What You Should Be Doing With Your Brand and Social Media
Being social is vital in any business. Whether you’re having a lunch meeting or drinks with your colleagues, keeping in touch and letting these people know that they can reach out to you, can make or break any business.
Being sociable isn’t enough though.
It’s also about letting go of stereotypes and being accepting of other people regardless of background can create the best relationships online (and offline) in the long run.
Why the need to be in social media? One word: Accessibility.
You need to be accessible to your clients, co-workers, stockholders and potential customers. This is what business is all about after all. Putting yourself out there so that others may recognize your brand is key to a ‘viral’ reputation.
Good or bad publicity, it’s still publicity
as the saying goes.
Being in the business for quite some time now, I have come across companies who are very particular with their online reputation. This is why social media enthusiasts, such as myself, are tied down to the constraints and rules the company enforce their advisers.
This comes from the concept of fear: fear for the bashing that your brand/company may get, fear of losing potential clients and fear of the unknown in cyberspace. If you are smart though, addressing the bad to make way for the good is a strategy businesses should embrace to further their online reputations.
Social media experts are, in a sense, more ethical. Meaning, they will NEVER risk “bad-mouthing” or risking their reputations for the company/brand they are working for.
Because essentially, social media boils down to two things: Freedom and Respect.
The practitioner will be extra careful in handling a brand name or company in online space as this will come to haunt him in the future if he/she doesn’t “behave”.
At first, engaging in social media can be nerve wracking but the risks are definitely worth it. Why? Think of all the potential and possibilities when it comes to reaching your audience. True that there will be risks involved, however the good side to it is that it lets people know that you are open to insight, change and, most of all, your brand will be perceived as dynamic.
As a practitioner and heavy user myself, I would like to share with you major tips on developing a social media strategy that can work to your brand/company’s favor:
1. Get a good writer that is passionate about social media. Preferably one who is also sociable not only online but has excellent interpersonal skills as well. Online, this person will be the ‘Face’ of your company.

Work to be completed:
Please quote the brand and social media article in full, word for word. The items come from a separate source.

Provided data:
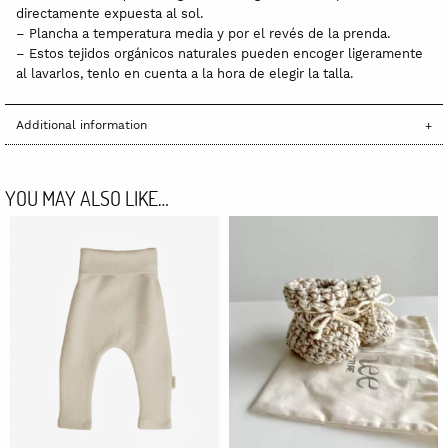
directamente expuesta al sol.
– Plancha a temperatura media y por el revés de la prenda.
– Estos tejidos orgánicos naturales pueden encoger ligeramente
al lavarlos, tenlo en cuenta a la hora de elegir la talla.
Additional information
YOU MAY ALSO LIKE…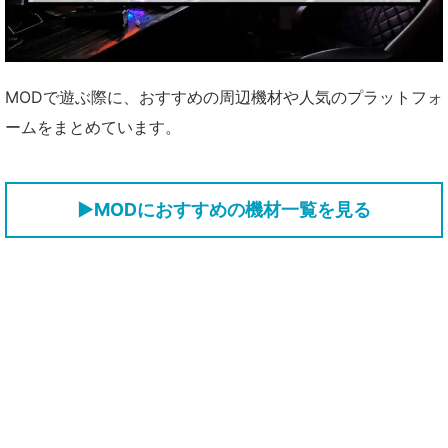
MODで遊ぶ際に、おすすめの周辺機材や人気のプラットフォ
ームをまとめています。
▶MODにおすすめの機材一覧を見る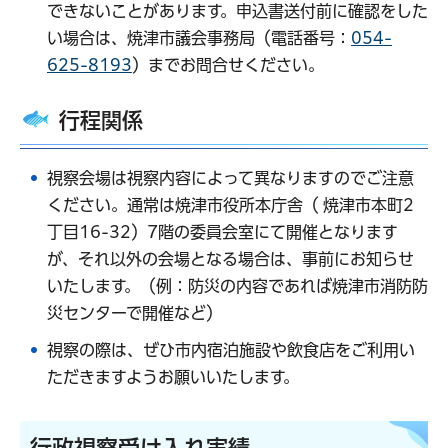
できないことがあります。申込書送付前に確認をした
い場合は、焼津市議会事務局（電話番号：
054-
625-8193
）までお問合せください。
行程関係
視察会場は視察内容によって異なりますのでご注意
ください。通常は焼津市役所本庁舎（ 焼津市本町2
丁目16-32）7階の委員会室にて開催となります
が、それ以外の会場となる場合は、事前にお知らせ
いたします。（例：防災の内容であれば焼津市消防防
災センターで開催など）
視察の際は、ぜひ市内宿泊施設や飲食店をご利用い
ただきますようお願いいたします。
行政視察受け入れ実績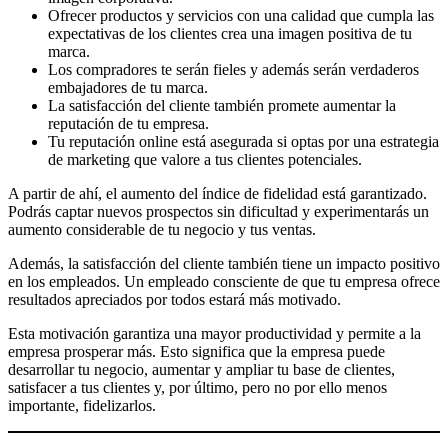
Ofrecer productos y servicios con una calidad que cumpla las
expectativas de los clientes crea una imagen positiva de tu
marca.
Los compradores te serán fieles y además serán verdaderos
embajadores de tu marca.
La satisfacción del cliente también promete aumentar la
reputación de tu empresa.
Tu reputación online está asegurada si optas por una estrategia
de marketing que valore a tus clientes potenciales.
A partir de ahí, el aumento del índice de fidelidad está garantizado.
Podrás captar nuevos prospectos sin dificultad y experimentarás un
aumento considerable de tu negocio y tus ventas.
Además, la satisfacción del cliente también tiene un impacto positivo
en los empleados. Un empleado consciente de que tu empresa ofrece
resultados apreciados por todos estará más motivado.
Esta motivación garantiza una mayor productividad y permite a la
empresa prosperar más. Esto significa que la empresa puede
desarrollar tu negocio, aumentar y ampliar tu base de clientes,
satisfacer a tus clientes y, por último, pero no por ello menos
importante, fidelizarlos.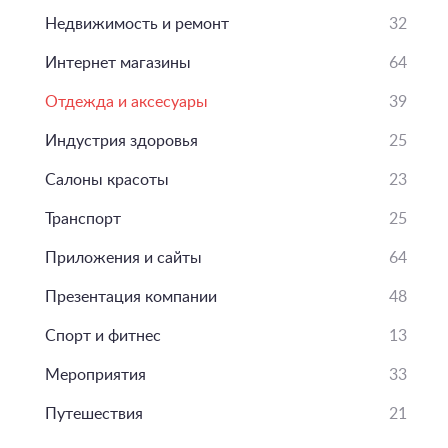
Недвижимость и ремонт
32
Интернет магазины
64
Отдежда и аксесуары
39
Индустрия здоровья
25
Салоны красоты
23
Транспорт
25
Приложения и сайты
64
Презентация компании
48
Спорт и фитнес
13
Мероприятия
33
Путешествия
21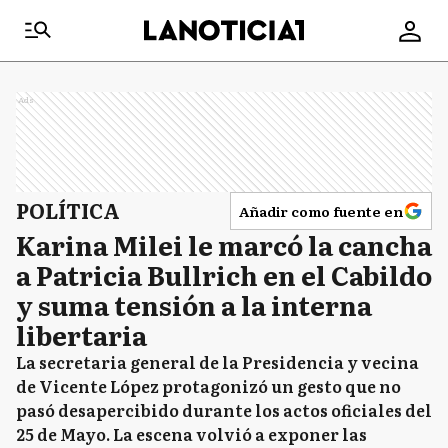
Ads
POLÍTICA
Añadir como fuente en
Karina Milei le marcó la cancha
a Patricia Bullrich en el Cabildo
y suma tensión a la interna
libertaria
La secretaria general de la Presidencia y vecina
de Vicente López protagonizó un gesto que no
pasó desapercibido durante los actos oficiales del
25 de Mayo. La escena volvió a exponer las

Written answer:
What You Should Be Doing With Your Brand and Social Media
Being social is vital in any business. Whether you’re having a lunch meeting or drinks with your colleagues, keeping in touch and letting these people know that they can reach out to you, can make or break any business.
Being sociable isn’t enough though.
It’s also about letting go of stereotypes and being accepting of other people regardless of background can create the best relationships online (and offline) in the long run.
Why the need to be in social media? One word: Accessibility.
You need to be accessible to your clients, co-workers, stockholders and potential customers. This is what business is all about after all. Putting yourself out there so that others may recognize your brand is key to a ‘viral’ reputation.
Good or bad publicity, it’s still publicity
as the saying goes.
Being in the business for quite some time now, I have come across companies who are very particular with their online reputation. This is why social media enthusiasts, such as myself, are tied down to the constraints and rules the company enforce their advisers.
This comes from the concept of fear: fear for the bashing that your brand/company may get, fear of losing potential clients and fear of the unknown in cyberspace. If you are smart though, addressing the bad to make way for the good is a strategy businesses should embrace to further their online reputations.
Social media experts are, in a sense, more ethical. Meaning, they will NEVER risk “bad-mouthing” or risking their reputations for the company/brand they are working for.
Because essentially, social media boils down to two things: Freedom and Respect.
The practitioner will be extra careful in handling a brand name or company in online space as this will come to haunt him in the future if he/she doesn’t “behave”.
At first, engaging in social media can be nerve wracking but the risks are definitely worth it. Why? Think of all the potential and possibilities when it comes to reaching your audience. True that there will be risks involved, however the good side to it is that it lets people know that you are open to insight, change and, most of all, your brand will be perceived as dynamic.
As a practitioner and heavy user myself, I would like to share with you major tips on developing a social media strategy that can work to your brand/company’s favor:
1. Get a good writer that is passionate about social media. Preferably one who is also sociable not only online but has excellent interpersonal skills as well. Online, this person will be the ‘Face’ of your company.